Baseball Magic in Oaktown

I’m a local. By some stroke of luck, I was fortunate enough to grow up in what I think was the golden era of sports in Oakland: the A’s won 5 straight division titles and 3 world series starting in ’71; the Raiders were a perennial powerhouse, winning a Super Bowl in ’77; the Warriors brought us a world championship in ’75. But lest there be any doubt, the 2012 A’s will remain in my memory as one of the most enjoyable seasons EVER.

I had my doubts on opening night, despite an enormous homer by Yoenis Cespedes. Throughout the year we hung in there, and with every walk off win, you felt the team surging, both in the standings and in the amount of pride that swept the community.

Again, luck came into play for me this year, as I attended the last 3 home wins. Each time a packed house, each time a feeling of family in the stands, it was a vibe like that which I had never before witnessed. The players sensed it and their response was to reward us with wins.

Thanks, guys.

“Walk Off Capital of the Baseball World”

Overtaking the Rangers in game #162

Feeling the love

I hope these videos stay online (at least for a while, whaddya say, mlb.com?)

AL West Champs – How Sweet It Is!

A’s players stream onto the field following the final out

As I write this, it will be 41 years tomorrow that my dad extracted my brother and I from school to attend a baseball game. October 5, 1971 was a warm Indian summer morning in the bay area. That afternoon, game 3 of the 1971 American League playoffs would take place between the Baltimore Orioles and my hometown Oakland A’s. My classmates were envious, and I had to endure their good-natured teasing, but knew that somehow the class would monitor the progress of the game. My very first playoff experience.
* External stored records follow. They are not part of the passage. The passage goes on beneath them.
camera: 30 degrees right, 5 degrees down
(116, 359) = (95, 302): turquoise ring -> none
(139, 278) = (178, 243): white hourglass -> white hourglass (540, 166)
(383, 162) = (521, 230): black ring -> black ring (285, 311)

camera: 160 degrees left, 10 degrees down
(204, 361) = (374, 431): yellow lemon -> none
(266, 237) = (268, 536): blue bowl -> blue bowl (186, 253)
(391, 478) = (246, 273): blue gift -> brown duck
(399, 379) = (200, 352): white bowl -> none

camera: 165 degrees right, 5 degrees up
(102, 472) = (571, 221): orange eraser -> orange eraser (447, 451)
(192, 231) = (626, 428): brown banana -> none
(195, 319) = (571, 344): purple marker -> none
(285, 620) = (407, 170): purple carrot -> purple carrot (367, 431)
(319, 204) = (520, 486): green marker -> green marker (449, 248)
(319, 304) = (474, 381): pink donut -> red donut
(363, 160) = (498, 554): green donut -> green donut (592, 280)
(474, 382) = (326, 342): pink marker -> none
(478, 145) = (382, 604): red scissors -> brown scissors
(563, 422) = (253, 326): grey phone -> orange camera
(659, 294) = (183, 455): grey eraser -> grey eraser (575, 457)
Some striking similarities in the game Mary Ann and I attended yesterday. Weekday game with a playoff atmosphere, kids in attendance missing school, classic bay area Indian summer weather, Oakland Coliseum, green and gold taking the field, a palpable level of excitement. Game #162, the final game in a season full of magic and exceeded expectations. We endured a loss back in ’71, Jim Palmer threw a complete game, despite a pair of home runs by Reggie Jackson. But the O’s were a powerhouse, even though they lost to the Pirates in the World Series, their lineup was formidable up and down.
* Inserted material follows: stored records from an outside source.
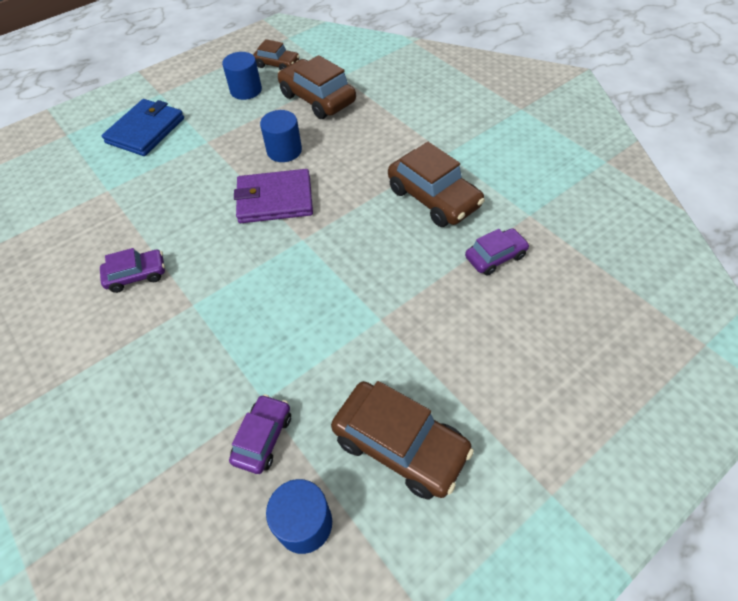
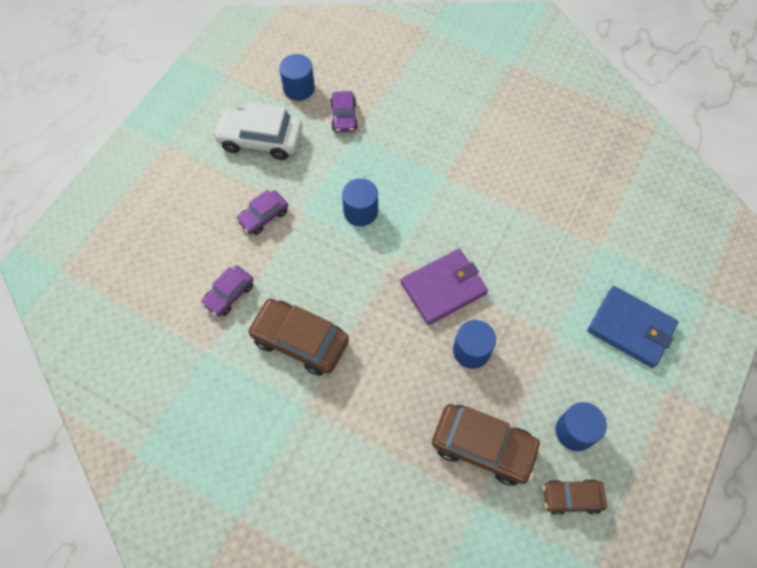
camera: 155 degrees right, 10 degrees up
(136, 275) = (504, 182): purple car -> purple car (263, 216)
(146, 130) = (631, 328): blue wallet -> blue wallet turned 60 degrees counterclockwise
(313, 296) = (360, 211): none -> blue cylinder
(400, 444) = (260, 139): brown car -> white car

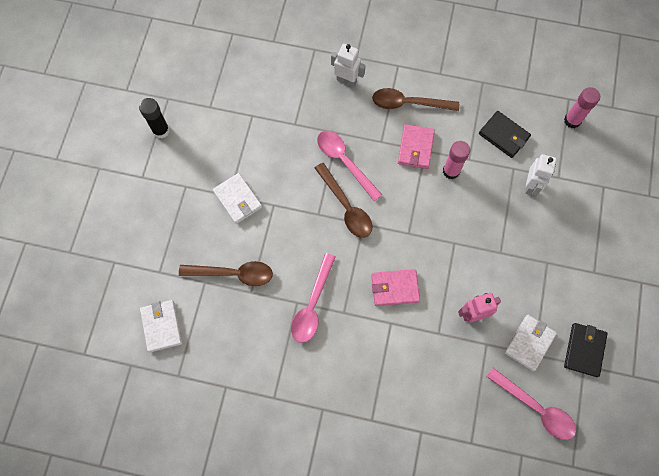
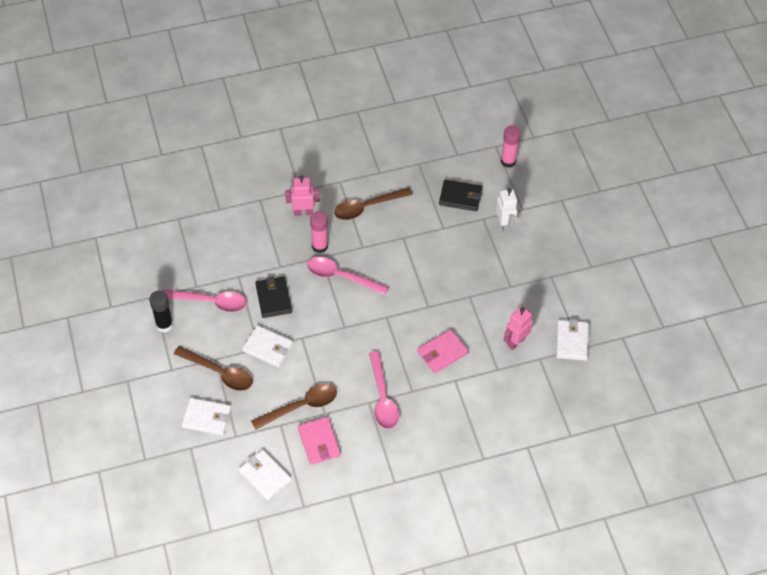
camera: 30 degrees left, 15 degrees down
(144, 241) = (207, 418): none -> white wallet
(346, 80) = (303, 212): white robot -> pink robot
(346, 206) = (364, 310): brown spoon -> brown spoon (219, 372)
(415, 148) = (394, 239): pink wallet -> pink wallet (319, 442)
(451, 171) = (434, 243): pink glue stick -> pink glue stick (319, 246)
(535, 408) = (604, 385): pink spoon -> pink spoon (210, 302)
(584, 350) = (616, 326): black wallet -> black wallet (273, 298)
Texas has a lineup more than capable of lighting up a pitching staff, but my A’s never flinched.

To say that history was made this day is a little misleading, but it certainly marked the culmination of an incredible regular season.

My observations:

A.J. Griffin was pulled after surrendering 5 runs. Unfortunate for him, the quality of his pitches wasn’t all that bad, it looked to me like he was more a victim of bad luck more than anything else. Evan Scribner relieved Griffin and ended up getting the win, but after getting a force out on one pitch in the 3rd, he did give up some loud contact the following inning. With 2 out, Beltre smashed a single, Cruz doubled and Young lined out to first. Were it not for Brandon Moss’ reach, Young probably has 2 RBIs. Scribner was sharp in the 5th and into the 6th inning.
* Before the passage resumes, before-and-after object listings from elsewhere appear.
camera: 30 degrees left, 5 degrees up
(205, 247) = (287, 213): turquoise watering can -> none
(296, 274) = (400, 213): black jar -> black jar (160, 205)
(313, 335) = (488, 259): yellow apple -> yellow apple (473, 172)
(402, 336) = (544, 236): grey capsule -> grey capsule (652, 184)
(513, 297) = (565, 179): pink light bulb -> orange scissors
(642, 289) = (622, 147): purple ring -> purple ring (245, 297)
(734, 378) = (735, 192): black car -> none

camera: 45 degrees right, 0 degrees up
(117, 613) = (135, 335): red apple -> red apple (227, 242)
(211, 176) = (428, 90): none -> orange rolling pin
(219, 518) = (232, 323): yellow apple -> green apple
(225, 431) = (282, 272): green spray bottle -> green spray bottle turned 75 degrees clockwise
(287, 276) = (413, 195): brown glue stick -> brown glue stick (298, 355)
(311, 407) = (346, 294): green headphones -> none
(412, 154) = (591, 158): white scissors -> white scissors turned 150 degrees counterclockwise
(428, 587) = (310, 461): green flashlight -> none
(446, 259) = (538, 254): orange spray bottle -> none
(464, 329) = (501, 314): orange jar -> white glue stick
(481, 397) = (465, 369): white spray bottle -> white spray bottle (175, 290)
A 4-run lead was not enough to strike fear into the hearts of the A’s and their faithful fans. Yes, the volume dropped temporarily until Scribner got the out in the 3rd, but we sensed that being as early in the game as it was, scoring 4 runs was certainly within our reach.

A’s players run a victory lap after their infield celebration. Ah, to have front row seats – alas.

A’s fans are my people. It was like sitting with extended family – high fives, “Let’s Go Oakland” chants, vuvuzela blasts – the works. Lots of love in the stands.

The right field bleachers greet Grant Balfour with the boxing kangaroo move. Hilarious!

The players not only feel the love, they give it right back. The infield celebration was madness, the victory lap run by the entire roster afterward was even better. They just couldn’t get enough, returning to the field over an hour after the last out.